Also sorry for mushing 2 together here, but needed to.

There are actually four factors to security. The one you left off is 
"don't be stupid with the data." This is the one factor which is 100% 
fixable and 99% ignored. I have a short blog post on it here:


but for those who don't like to follow links I will briefly sketch it 
here. If you are using XML, JSON or any of the other trendy text based 
open standards for data exchange, you've made it easy for the hackers. 
They don't have to put any human noodling into determining if they 
cracked your transmission or not. It can be fully automated. As soon as 
one of the attempts returns something like this


or this

"firstName" : "John"

a tiny bit of code which runs through the result looking for an opening 
tag with a matching closing tag or colon delimited quoted strings can 
tell a brute force method to stop and notify the hacker of success. If 
anyone is interested there are even white papers on how to use CUDA for 
AES so adapting the tech for nefarious means shouldn't be that 
difficult, especially if the "research code" is also available.


I do have a pretty decent length essay about this in the new book and no 
I'm not going to put the entire thing here, just cover the gist of it. 
To really secure transmitted data, you cannot use an open standard which 
has readily identifiable fields. Companies needing great security are 
moving to proprietary record layouts containing binary data. Not a 
"classic" record layout with contiguous fields, but a scattered layout 
placing single field bytes all over the place. For the "free text" 
portions like name and address not only in reverse byte order, but 
performing a translate under mask first. Object Oriented languages have 
a bit of trouble operating in this world but older 3GLs where one can 
have multiple record types/structures mapped to a single buffer (think a 
union of packed structures in C) can process this data rather quickly.

**Dataset content**
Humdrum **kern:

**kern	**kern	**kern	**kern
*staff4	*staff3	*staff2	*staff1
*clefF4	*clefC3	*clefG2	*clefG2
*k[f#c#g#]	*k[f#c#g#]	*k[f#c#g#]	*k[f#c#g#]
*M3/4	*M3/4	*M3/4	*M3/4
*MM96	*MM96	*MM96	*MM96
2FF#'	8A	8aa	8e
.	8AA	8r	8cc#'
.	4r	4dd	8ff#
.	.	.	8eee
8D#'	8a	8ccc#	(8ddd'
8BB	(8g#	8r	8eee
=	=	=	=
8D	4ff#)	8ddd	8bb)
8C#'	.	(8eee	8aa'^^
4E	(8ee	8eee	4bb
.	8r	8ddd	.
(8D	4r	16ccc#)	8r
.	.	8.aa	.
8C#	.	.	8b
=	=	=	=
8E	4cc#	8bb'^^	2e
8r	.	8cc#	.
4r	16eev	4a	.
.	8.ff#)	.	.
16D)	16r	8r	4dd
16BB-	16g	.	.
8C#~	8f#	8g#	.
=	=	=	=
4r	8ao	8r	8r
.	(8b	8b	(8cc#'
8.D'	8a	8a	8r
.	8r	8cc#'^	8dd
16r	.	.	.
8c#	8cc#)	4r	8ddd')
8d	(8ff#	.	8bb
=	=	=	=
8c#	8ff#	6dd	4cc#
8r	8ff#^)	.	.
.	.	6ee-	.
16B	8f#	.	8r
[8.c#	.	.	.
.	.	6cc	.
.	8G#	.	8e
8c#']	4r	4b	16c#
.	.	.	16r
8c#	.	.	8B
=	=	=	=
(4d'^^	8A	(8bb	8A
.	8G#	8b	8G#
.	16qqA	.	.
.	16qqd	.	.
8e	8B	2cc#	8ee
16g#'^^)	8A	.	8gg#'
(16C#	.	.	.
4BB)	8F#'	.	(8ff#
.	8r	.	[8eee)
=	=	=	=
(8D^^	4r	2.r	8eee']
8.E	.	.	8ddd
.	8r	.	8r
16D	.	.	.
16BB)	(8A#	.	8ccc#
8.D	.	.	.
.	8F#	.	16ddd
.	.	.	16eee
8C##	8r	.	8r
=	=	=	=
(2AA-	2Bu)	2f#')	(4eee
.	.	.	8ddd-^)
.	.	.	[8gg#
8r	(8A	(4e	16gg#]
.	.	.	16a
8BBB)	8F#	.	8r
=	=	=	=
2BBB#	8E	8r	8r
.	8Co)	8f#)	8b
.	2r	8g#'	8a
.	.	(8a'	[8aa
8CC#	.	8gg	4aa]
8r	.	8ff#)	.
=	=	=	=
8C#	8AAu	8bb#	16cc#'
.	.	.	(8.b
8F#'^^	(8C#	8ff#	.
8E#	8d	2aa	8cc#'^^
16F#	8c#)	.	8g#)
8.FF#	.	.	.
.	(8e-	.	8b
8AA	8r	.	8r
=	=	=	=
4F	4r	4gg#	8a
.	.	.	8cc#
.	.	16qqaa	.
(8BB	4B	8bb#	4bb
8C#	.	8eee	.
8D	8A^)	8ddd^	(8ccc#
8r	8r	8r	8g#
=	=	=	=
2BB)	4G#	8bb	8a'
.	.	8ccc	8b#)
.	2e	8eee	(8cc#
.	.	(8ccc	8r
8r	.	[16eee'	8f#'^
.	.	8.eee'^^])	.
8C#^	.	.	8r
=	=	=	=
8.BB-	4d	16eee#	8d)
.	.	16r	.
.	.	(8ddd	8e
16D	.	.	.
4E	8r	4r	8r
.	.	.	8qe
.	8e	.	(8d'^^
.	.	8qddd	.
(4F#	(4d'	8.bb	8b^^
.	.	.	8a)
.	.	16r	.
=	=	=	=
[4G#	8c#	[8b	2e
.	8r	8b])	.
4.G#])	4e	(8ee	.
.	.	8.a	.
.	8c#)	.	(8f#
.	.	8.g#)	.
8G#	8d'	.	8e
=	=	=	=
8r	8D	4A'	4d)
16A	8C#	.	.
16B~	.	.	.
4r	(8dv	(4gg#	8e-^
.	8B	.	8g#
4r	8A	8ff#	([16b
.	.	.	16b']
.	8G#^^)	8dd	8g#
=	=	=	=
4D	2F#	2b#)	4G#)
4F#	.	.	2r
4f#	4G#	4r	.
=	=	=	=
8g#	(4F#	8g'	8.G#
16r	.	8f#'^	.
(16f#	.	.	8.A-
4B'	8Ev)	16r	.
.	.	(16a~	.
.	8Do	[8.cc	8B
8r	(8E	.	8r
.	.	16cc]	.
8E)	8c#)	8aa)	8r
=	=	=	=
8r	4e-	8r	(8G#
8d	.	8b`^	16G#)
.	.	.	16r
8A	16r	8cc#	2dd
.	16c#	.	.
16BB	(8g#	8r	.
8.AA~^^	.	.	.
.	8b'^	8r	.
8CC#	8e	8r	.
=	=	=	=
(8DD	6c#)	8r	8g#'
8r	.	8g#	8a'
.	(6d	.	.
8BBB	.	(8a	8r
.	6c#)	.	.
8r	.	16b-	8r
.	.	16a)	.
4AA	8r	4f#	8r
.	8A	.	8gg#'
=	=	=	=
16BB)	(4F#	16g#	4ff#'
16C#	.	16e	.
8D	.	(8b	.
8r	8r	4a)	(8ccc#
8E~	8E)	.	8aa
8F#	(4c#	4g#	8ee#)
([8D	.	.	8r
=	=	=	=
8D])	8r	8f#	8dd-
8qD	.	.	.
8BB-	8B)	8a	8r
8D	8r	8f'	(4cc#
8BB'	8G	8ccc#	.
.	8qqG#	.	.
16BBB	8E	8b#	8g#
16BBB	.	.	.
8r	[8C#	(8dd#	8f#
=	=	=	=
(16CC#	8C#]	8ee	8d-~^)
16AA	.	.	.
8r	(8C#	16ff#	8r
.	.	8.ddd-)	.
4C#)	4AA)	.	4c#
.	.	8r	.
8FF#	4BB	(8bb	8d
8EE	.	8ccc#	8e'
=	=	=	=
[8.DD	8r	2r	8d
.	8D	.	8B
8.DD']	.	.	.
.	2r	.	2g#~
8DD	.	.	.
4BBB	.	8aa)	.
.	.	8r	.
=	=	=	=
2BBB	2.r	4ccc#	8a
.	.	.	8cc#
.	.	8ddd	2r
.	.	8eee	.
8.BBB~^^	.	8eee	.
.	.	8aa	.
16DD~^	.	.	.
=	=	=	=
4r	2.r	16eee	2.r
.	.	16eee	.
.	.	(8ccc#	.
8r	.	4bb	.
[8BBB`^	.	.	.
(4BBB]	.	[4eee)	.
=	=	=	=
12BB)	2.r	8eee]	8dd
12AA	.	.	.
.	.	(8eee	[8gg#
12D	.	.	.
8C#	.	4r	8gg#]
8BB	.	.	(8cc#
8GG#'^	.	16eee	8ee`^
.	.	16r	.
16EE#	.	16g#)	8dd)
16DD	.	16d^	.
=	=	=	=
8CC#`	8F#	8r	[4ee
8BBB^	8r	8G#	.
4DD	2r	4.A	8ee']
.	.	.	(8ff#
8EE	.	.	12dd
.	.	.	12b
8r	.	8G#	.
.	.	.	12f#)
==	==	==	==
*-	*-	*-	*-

**Challenge**
Resume the post about securing transmitted data, picking up right after its final sentence. You won't need the items for this.

**Output for this exercise**
When you wish to be particularly evil to packet sniffing hackers it can 
even be fun to begin each packet with a standard XML header and a few 
meaningless tags followed by your striped binary data then a proper 
closing XML tag.

Striping data is a method as old as the punched cards which used to 
accompany phone bills in the mail. Using binary does require both ends 
play nice with endian and floating point types or that you convert all 
of your floating point to a scaled binary integer but that is not the 
problem it used to be.

Yes, your transport layer may be breached or simply expose what the 
decrypted packet length is, but even after they successfully decrypt the 
packet, they have a lot of work in front of them figuring out what the 
data actually is. The larger the record the more scattered the bytes can 
be. You also aren't limited to a single "record layout" per packet. The 
creator and consumer can support thousands of differing record layouts 
without anything existing outside of the binary executable.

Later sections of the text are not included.